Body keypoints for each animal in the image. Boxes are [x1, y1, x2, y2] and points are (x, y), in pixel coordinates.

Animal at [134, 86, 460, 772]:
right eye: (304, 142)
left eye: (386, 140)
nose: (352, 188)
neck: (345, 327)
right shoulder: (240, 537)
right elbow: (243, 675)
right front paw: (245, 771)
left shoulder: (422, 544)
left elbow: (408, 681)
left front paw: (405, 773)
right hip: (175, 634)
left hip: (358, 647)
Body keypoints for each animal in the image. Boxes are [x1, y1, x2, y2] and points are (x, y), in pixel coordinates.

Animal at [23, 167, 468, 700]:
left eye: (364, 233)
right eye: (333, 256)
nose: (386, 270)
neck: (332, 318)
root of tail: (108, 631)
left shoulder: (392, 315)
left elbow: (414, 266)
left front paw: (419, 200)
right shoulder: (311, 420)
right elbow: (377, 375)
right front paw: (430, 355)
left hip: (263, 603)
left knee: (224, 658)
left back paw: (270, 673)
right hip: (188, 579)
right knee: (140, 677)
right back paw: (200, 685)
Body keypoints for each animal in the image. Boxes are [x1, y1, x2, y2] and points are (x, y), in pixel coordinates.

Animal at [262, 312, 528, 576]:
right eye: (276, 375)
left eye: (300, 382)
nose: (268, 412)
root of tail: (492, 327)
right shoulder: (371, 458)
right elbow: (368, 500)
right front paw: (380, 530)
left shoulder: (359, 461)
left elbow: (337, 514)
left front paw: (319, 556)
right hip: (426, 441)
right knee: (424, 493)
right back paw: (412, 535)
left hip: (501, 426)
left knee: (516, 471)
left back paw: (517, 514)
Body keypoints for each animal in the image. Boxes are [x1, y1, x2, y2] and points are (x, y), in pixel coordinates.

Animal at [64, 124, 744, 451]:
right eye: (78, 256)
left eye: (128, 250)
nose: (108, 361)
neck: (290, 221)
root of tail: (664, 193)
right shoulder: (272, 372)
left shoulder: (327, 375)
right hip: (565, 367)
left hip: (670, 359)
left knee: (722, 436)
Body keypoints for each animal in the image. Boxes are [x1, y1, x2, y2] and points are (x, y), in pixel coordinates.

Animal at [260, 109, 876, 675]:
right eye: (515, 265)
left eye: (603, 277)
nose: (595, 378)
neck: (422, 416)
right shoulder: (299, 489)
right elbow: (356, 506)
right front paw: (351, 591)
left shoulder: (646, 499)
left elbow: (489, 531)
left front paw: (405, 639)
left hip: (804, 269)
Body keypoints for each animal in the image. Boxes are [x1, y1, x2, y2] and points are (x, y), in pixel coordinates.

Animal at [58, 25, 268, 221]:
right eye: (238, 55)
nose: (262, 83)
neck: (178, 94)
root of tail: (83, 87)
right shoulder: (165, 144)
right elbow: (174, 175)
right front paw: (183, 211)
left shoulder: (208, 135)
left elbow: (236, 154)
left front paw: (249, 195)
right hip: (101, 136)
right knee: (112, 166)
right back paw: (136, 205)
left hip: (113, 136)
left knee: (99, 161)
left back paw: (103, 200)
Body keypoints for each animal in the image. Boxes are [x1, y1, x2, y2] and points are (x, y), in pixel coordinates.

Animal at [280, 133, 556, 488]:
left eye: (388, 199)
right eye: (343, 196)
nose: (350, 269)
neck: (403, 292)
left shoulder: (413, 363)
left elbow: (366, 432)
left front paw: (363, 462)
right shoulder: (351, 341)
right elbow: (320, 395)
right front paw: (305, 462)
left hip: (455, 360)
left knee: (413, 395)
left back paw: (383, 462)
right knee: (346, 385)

▬▬▬▬▬▬▬▬▬▬

▶ [Required action] Find every line in the records above that contains the word "elbow", and copy each one.

▶ [Completed task]
right elbow: (243, 675)
left elbow: (408, 681)
left elbow: (414, 266)
right elbow: (377, 375)
right elbow: (368, 500)
left elbow: (337, 514)
right elbow: (356, 506)
left elbow: (489, 531)
right elbow: (174, 175)
left elbow: (236, 154)
left elbow: (366, 432)
right elbow: (320, 395)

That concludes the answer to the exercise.